→ Try it
Find the line with "Data were collected" and the line with "file://C:\Documents and Settings\jjohnson\Local" in the entries below; output exactly those two lines, every line between them, and no others.

Collected data:

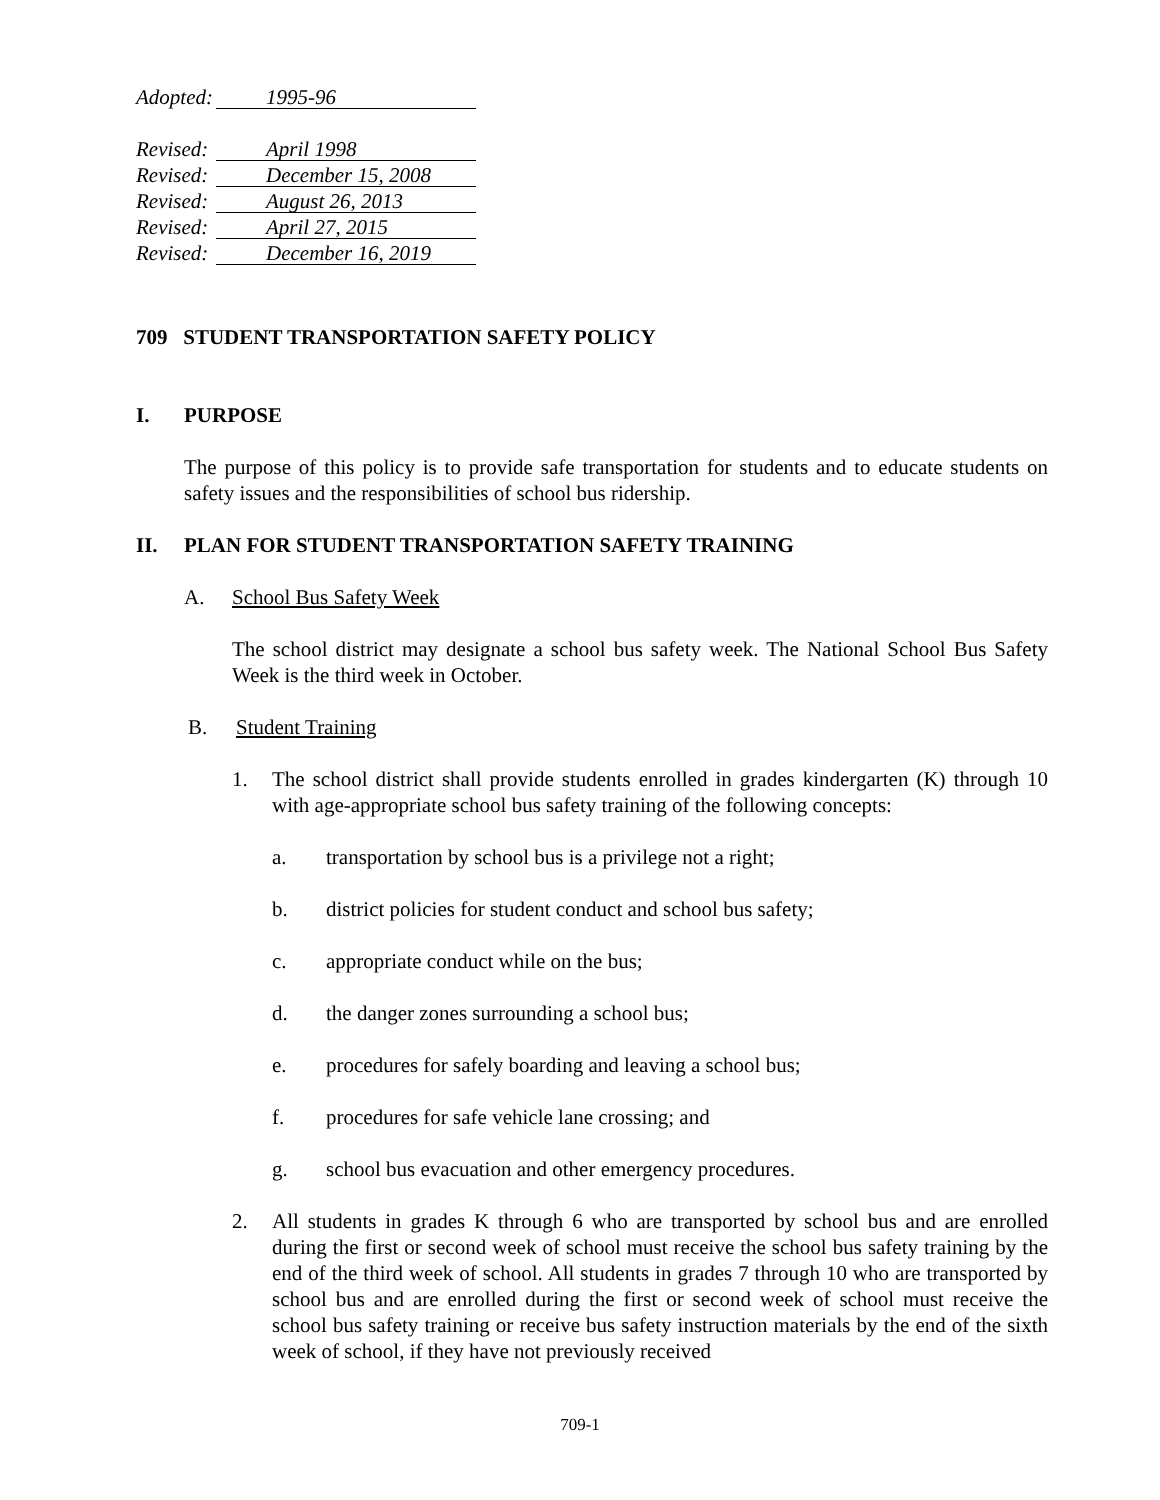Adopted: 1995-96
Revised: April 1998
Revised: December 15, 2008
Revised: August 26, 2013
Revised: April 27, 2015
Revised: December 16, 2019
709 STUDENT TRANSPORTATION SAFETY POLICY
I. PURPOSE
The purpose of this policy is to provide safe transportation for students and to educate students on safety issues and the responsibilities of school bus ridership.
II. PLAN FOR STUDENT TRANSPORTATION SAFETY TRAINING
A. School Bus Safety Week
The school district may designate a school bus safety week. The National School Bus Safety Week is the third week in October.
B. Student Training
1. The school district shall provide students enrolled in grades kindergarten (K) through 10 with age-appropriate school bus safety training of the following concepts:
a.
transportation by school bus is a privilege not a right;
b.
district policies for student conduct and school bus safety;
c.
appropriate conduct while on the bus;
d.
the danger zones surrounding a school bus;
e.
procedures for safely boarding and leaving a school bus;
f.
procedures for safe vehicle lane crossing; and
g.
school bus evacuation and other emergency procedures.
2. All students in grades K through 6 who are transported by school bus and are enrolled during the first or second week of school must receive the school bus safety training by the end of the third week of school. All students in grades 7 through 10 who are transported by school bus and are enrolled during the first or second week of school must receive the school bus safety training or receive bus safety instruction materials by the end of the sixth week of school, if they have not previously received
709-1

* * *

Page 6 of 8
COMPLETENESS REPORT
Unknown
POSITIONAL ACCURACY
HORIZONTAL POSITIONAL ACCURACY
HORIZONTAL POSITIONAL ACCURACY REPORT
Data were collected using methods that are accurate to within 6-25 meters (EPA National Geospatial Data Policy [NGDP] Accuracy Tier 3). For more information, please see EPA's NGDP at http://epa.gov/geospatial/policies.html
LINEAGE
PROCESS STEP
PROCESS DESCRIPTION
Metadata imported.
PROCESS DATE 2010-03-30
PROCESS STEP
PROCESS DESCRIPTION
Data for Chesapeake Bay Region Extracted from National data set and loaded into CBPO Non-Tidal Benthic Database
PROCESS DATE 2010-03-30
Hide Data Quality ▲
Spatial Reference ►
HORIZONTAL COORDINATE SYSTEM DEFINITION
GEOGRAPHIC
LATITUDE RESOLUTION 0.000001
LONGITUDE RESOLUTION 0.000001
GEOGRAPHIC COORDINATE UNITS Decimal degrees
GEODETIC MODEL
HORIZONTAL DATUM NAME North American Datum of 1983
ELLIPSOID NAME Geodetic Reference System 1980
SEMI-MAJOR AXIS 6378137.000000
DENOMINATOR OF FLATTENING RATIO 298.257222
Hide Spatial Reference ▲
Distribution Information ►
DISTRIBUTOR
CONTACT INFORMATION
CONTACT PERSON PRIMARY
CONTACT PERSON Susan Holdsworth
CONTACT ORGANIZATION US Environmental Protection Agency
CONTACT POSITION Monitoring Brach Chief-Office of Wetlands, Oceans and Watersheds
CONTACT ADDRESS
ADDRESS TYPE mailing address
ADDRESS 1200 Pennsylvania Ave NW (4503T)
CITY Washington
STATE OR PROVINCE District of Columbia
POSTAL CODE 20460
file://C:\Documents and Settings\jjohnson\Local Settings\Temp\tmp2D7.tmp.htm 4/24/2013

→ Problem solution
Data were collected using methods that are accurate to within 6-25 meters (EPA National Geospatial Data Policy [NGDP] Accuracy Tier 3). For more information, please see EPA's NGDP at http://epa.gov/geospatial/policies.html
LINEAGE
PROCESS STEP
PROCESS DESCRIPTION
Metadata imported.
PROCESS DATE 2010-03-30
PROCESS STEP
PROCESS DESCRIPTION
Data for Chesapeake Bay Region Extracted from National data set and loaded into CBPO Non-Tidal Benthic Database
PROCESS DATE 2010-03-30
Hide Data Quality ▲
Spatial Reference ►
HORIZONTAL COORDINATE SYSTEM DEFINITION
GEOGRAPHIC
LATITUDE RESOLUTION 0.000001
LONGITUDE RESOLUTION 0.000001
GEOGRAPHIC COORDINATE UNITS Decimal degrees
GEODETIC MODEL
HORIZONTAL DATUM NAME North American Datum of 1983
ELLIPSOID NAME Geodetic Reference System 1980
SEMI-MAJOR AXIS 6378137.000000
DENOMINATOR OF FLATTENING RATIO 298.257222
Hide Spatial Reference ▲
Distribution Information ►
DISTRIBUTOR
CONTACT INFORMATION
CONTACT PERSON PRIMARY
CONTACT PERSON Susan Holdsworth
CONTACT ORGANIZATION US Environmental Protection Agency
CONTACT POSITION Monitoring Brach Chief-Office of Wetlands, Oceans and Watersheds
CONTACT ADDRESS
ADDRESS TYPE mailing address
ADDRESS 1200 Pennsylvania Ave NW (4503T)
CITY Washington
STATE OR PROVINCE District of Columbia
POSTAL CODE 20460
file://C:\Documents and Settings\jjohnson\Local Settings\Temp\tmp2D7.tmp.htm 4/24/2013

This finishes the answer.